Segment Start: Provided text

The Beautiful Game vs The People’s Games.

As summer kicks off in earnest, sports fans once again mourn the end of another eventful football season, but fear not, we have the Olympics and Euro 2016 to look forward to. I’ll admit, I’m a sucker for sport. Put me in front of someone chasing, kicking or batting a ball, or trying to go faster, higher or further than their opponents and I’m probably in. Especially if there’s a pint involved!

It’s not always the action I’m keeping an eye on though. As a designer, I’m always looking at the bigger picture; the design of the kit, the event branding, the on-court design elements. I once bought a Russian rugby top, while great at many things, the Russians aren’t renowned for their rugby prowess, but I’ve yet to find a better rugby logo.

Ask most designers what their favourite Olympic logo is and you’ll get a varied response. Most tend to champion Tokyo’s simplicity, Mexico’s repetitive lines that work across everything bringing a sense of fun and, in stark contrast, Munich’s beautiful use of space, limited colour palettes and crafted minimalism. But ask designers, or anyone else for that matter, to give their favourite Euros logo and they might be hard pushed to name the host nation, never mind recall an excellent logo.

Segment End: Provided text

Task prompt —
Pick up the text on Olympic and Euros logo design after its last sentence and carry it on. The rows that come next are separate material, unconnected to the text on sports logos.

Segment Start: Records

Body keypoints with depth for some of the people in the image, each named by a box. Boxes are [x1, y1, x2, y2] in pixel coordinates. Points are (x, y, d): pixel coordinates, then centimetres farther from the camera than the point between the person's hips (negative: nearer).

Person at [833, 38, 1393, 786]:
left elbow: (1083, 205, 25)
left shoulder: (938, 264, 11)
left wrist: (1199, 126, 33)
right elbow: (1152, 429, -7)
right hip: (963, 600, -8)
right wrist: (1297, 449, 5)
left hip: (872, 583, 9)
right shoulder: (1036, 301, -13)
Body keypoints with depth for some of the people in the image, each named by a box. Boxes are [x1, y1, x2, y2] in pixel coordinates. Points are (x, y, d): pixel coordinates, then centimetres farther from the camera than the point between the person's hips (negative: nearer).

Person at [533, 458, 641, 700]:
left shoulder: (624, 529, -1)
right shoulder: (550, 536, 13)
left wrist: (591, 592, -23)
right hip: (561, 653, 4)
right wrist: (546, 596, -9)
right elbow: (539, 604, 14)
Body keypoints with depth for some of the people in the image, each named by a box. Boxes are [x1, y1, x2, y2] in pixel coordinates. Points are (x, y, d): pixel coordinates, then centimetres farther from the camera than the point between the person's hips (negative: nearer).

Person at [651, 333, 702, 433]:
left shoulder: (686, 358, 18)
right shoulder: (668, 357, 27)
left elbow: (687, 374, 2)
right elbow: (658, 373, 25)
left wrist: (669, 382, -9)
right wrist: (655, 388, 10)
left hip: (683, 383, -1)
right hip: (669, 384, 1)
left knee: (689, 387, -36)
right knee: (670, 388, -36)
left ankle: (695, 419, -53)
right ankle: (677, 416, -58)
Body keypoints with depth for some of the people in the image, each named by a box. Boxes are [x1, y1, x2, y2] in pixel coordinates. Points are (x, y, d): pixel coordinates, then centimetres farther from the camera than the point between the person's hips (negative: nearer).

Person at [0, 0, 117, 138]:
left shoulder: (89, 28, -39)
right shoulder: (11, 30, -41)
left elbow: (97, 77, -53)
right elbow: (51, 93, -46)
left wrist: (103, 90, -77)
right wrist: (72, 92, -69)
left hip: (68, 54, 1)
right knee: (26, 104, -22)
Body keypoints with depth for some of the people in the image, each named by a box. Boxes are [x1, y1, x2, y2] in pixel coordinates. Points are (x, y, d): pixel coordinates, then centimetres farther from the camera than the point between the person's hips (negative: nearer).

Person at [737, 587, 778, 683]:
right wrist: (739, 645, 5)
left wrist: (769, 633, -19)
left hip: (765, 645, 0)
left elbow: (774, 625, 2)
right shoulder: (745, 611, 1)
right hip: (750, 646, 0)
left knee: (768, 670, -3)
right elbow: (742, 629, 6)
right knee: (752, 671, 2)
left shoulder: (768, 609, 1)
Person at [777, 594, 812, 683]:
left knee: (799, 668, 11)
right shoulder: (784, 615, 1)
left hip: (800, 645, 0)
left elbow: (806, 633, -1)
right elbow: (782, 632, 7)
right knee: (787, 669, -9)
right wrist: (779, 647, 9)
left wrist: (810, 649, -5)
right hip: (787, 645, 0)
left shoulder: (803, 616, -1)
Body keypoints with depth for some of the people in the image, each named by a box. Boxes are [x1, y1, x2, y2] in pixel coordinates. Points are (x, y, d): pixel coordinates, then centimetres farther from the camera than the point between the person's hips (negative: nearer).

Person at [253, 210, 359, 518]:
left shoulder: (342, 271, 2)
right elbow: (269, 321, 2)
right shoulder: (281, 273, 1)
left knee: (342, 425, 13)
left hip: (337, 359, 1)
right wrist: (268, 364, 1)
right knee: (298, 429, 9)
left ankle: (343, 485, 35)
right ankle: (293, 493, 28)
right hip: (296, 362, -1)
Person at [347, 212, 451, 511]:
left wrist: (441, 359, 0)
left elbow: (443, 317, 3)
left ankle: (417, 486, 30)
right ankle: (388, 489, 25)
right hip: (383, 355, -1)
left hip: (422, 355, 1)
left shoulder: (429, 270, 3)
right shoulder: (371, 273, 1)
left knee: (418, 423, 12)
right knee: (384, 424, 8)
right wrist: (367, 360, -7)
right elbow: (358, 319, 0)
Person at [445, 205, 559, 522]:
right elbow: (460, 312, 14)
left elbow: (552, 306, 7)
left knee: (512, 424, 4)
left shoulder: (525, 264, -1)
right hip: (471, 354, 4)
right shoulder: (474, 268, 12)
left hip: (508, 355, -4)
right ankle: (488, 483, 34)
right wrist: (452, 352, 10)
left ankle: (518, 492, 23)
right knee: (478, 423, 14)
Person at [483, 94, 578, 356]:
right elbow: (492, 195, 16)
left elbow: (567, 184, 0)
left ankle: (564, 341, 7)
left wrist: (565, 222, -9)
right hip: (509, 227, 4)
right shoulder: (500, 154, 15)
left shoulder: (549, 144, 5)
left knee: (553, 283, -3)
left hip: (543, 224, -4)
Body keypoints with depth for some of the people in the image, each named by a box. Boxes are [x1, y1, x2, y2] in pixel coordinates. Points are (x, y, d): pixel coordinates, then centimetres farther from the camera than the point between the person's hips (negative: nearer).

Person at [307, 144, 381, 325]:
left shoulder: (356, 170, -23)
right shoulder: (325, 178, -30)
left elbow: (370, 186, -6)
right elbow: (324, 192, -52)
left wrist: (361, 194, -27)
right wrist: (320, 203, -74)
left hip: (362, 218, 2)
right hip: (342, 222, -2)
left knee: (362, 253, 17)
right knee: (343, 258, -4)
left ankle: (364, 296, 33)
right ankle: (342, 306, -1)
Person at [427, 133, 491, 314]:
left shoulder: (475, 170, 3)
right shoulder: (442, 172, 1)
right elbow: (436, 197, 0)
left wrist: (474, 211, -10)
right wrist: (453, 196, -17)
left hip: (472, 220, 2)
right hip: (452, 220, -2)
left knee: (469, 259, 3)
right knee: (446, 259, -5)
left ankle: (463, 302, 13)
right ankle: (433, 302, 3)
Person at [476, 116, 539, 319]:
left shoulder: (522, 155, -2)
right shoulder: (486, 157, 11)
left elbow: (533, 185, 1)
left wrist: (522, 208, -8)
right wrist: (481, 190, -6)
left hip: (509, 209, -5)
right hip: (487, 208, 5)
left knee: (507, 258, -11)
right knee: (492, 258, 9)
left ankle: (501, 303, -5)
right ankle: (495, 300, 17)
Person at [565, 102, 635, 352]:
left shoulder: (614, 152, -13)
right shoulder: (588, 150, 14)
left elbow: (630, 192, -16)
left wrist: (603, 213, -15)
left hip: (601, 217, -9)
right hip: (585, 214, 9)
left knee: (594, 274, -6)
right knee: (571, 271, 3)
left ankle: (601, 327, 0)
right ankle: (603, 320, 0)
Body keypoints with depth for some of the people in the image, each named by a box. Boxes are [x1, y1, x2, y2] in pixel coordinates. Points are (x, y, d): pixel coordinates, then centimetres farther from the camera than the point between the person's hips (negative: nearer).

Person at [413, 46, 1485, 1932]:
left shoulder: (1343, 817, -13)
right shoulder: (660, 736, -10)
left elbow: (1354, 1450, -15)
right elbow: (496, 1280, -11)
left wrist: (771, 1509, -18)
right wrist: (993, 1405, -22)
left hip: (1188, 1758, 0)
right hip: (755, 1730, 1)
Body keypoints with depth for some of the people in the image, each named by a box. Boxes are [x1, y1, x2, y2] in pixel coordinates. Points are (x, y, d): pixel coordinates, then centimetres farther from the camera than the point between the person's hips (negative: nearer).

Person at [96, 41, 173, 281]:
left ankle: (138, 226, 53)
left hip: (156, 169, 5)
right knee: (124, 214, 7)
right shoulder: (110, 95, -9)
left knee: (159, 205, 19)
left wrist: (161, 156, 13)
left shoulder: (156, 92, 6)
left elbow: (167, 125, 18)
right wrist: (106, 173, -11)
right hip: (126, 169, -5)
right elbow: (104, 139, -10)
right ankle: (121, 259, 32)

Segment End: Records

Response —
There have been lots of average Olympic logos, so I don’t want to suggest that they have found the winning formula. Similarly, I don’t want to slate a load of logos because there are plenty of places you can go to do that. Instead I want to identify what might improve them. I’ll admit the rest of this article could well sound like a rant similar to that of a disgruntled football fan calling Robbie Savage on BBC Five Live. (What was Wenger doing bringing Walcott on so late?) But it doesn’t stop them and it won’t stop me. So here I go, here I go, here I go…

A lot of the Euro’s logos show generic shapes, almost always include footballs and don’t say much else. It’s all just a bit predictable and lazy. There is real heart in football, but I think it might be found in the stands more than it is on the pitch or in the governing bodies – UEFA, FIFA and their likes. That real sense of heart that die-hard supporters have for the game just isn’t being captured in this iteration of the Euro’s identity. Why?

You can blame the brief and death by committee, but if you look at the Olympic logos that have been done well, they have a simple, singular thought that gives them a memorable look and feel that transcends the entire event.

Take London’s 2012 logo for example, I don’t think this was as bad as it was initially made out to be. Even if you take away the undoubted success of Team GB, I look back at it as a successful identity. What it did was fly in the face of the convention of Olympic logos.

Ive Nwokorie, now CEO at Wolff Olins, said that they always expected mixed reviews and that people, “tend to point out the rules we’ve broken, and in that sense they tend to be correct. ‘It’s too dissonant…’. Absolutely, the dissonance was intentional. ‘It doesn’t reflect any of London’s famous landmarks.’ Absolutely, the world knows about those, we don’t need to tell them. ‘It’s too urban, it’s too young.’ Absolutely.…the reviews shine quite an acute light on exactly the points we were trying to make.”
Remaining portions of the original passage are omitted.